Stroller Safety

November 21, 2002

Little kids in their strollers: they're everywhere! You can find them at parks, malls, and grocery stores. Strollers are convenient to use when children can't be carried. Strollers can move very fast, however, so it's not surprising that accidents happen. Dr. Elizabeth Powell and her coworkers at Children's Memorial Hospital and Northwestern University School of Medicine (Chicago, IL) wanted to know how often children are injured in strollers.

Dr. Powell used the National Electronic Injury Surveillance System to estimate the number of children in the United States who were treated in emergency rooms for stroller-related injuries. These data indicated that an estimated 64,373 injuries were treated between 1994 and 1998. Most (76%) of the injuries occurred to children who fell from the stroller; 11% of the injuries occurred when the stroller tipped over. Children most often injured their heads (44%) and faces (43%). Although minor cuts and scratches were the most common type of injury, closed head injuries (e.g., concussions) accounted for 22% of the injuries.

Most strollers have safety devices such as seat belts or restraints. However, it is up to parents, grandparents, nannies and babysitters to use these safety devices to keep young kids in their strollers. Perhaps stroller manufacturers could make seat belts easier to use so people would use the restraints regularly. Strollers are here to stay. Let's keep kids rolling safely.

Some grocery store carts may have similar safety problems. Many grocery stores have carts with a small door that unhinges and folds down. I've seen many kids ride in these carts with their backs leaning on these small doors.

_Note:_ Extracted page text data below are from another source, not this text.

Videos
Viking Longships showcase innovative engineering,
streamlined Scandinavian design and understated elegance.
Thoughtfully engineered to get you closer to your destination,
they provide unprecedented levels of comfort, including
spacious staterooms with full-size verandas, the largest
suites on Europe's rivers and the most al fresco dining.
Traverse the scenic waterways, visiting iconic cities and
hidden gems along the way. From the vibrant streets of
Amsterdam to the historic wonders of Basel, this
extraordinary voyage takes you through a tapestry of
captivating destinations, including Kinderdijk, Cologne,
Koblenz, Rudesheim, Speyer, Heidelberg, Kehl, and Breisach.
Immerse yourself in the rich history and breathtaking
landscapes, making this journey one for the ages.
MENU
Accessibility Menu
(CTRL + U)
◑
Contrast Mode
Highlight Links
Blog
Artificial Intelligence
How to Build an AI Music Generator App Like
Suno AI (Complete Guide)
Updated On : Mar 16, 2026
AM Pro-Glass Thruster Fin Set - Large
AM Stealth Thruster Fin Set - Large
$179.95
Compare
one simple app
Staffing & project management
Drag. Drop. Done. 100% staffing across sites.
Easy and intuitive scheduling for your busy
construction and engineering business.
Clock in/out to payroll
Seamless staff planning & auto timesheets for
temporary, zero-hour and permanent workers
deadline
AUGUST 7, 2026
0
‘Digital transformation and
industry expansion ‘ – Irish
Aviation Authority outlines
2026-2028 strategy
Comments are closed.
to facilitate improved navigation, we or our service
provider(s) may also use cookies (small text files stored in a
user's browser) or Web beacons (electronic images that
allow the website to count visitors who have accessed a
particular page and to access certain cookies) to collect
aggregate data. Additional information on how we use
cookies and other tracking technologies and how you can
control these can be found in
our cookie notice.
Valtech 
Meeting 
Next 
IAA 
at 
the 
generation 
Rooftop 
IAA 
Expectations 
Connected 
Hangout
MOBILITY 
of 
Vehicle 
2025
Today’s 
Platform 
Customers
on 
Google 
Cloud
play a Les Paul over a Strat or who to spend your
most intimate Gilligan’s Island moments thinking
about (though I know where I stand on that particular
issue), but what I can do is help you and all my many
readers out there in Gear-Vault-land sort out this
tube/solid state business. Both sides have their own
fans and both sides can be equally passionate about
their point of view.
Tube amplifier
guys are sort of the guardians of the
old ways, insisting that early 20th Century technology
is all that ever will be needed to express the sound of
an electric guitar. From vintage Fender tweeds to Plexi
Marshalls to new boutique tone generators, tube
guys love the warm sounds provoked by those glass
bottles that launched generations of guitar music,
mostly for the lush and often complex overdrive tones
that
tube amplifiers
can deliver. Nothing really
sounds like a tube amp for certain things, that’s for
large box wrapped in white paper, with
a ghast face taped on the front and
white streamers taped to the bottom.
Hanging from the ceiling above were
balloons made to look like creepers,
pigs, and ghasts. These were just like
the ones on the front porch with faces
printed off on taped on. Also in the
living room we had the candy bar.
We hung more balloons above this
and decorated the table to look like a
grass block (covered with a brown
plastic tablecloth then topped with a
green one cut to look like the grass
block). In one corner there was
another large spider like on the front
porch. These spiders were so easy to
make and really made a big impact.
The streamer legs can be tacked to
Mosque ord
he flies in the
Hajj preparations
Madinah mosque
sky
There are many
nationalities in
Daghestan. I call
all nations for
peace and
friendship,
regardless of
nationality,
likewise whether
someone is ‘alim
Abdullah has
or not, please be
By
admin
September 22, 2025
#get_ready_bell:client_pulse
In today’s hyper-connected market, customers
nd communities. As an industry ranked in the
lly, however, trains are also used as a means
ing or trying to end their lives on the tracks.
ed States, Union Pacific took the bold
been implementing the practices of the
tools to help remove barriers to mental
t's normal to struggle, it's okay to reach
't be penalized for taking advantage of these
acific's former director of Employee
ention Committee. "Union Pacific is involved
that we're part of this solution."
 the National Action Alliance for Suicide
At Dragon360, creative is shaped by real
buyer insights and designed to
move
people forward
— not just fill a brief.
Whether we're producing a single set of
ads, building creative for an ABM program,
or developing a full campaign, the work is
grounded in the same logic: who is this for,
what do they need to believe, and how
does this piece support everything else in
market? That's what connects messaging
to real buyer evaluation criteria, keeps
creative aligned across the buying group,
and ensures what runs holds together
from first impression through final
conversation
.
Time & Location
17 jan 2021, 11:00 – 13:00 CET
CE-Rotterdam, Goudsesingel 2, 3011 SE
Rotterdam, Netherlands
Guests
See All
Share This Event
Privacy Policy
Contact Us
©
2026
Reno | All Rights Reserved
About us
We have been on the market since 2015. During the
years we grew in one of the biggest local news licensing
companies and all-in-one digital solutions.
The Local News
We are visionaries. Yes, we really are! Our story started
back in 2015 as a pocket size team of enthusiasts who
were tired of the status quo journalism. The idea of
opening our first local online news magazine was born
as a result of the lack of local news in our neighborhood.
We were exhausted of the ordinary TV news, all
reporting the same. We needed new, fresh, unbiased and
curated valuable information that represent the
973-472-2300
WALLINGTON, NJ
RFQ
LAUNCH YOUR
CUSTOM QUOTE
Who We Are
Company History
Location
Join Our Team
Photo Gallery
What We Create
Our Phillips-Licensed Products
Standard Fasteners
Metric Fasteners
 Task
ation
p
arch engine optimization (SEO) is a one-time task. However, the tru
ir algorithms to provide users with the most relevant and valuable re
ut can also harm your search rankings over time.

It is very easy for these doors to open and for children to tumble out of the cart onto the hard floor. In fact, the Consumer Product Safety Commission reported that between 1985 and 1996, an average of 12,800 children five years old and younger were treated in emergency rooms for falls from shopping carts (the type of cart is not indicated in these statistics). Of these injuries, 5,700 of them were to the head. I have also seen many "close calls" when I've been shopping. So, please make sure children ride safely in these carts.

Reference and further information:

Powell, E.C., Jovtis, E. and Tanz, R.R. Incidence and description of stroller-related injuries to children. Pediatrics, 110:5, 2002.